## Written task
According to the short biographies below, what role does Alex-Thai Dinh Vo hold?

## Excerpted passage
+++++
Linda Ho Peché is project director for the Vietnamese in
the Diaspora Digital Archive, a digital humanities project by The
Vietnamese American Heritage Foundation.
Alex-Thai Dinh Vo is a Research Fellow at the U.S.-Vietnam
Research Center at the University of Oregon.
Tuong Vu is Professor and Department Head of Political
Science at the University of Oregon. He is the author of Vietnam’s
Communist Revolution: The Power and Limits of Ideology and Paths to
Development in Asia: South Korea, Vietnam, China, and Indonesia,
and coeditor of The Republic of Vietnam 1955-1975: Vietnamese
Perspectives on Nation-Building; Dynamics of the Cold War in Asia:
Ideology, Identity, and Culture; and Southeast Asia in Political
Science: Theory, Region, and Qualitative Analysis, among other
titles.
+++++
## Data block
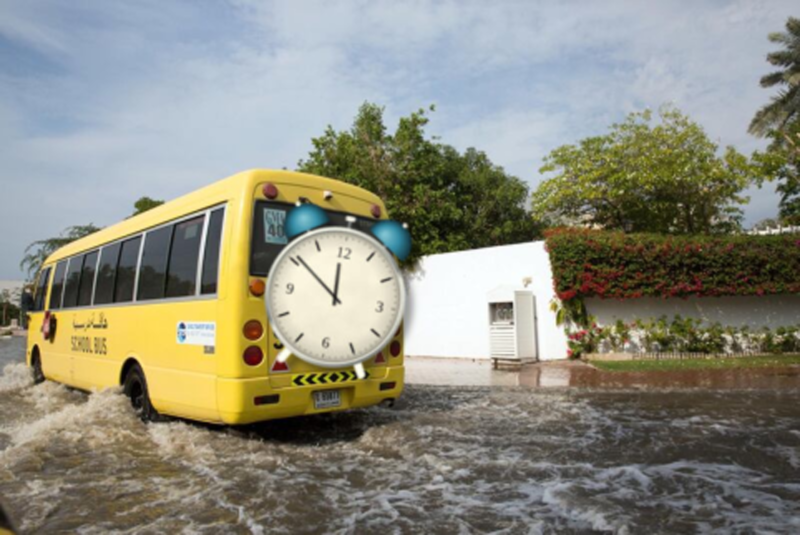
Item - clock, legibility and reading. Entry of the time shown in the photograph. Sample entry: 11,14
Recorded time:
11,51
+++++
## Task solution
He is a Research Fellow at the U.S.-Vietnam Research Center at the University of Oregon.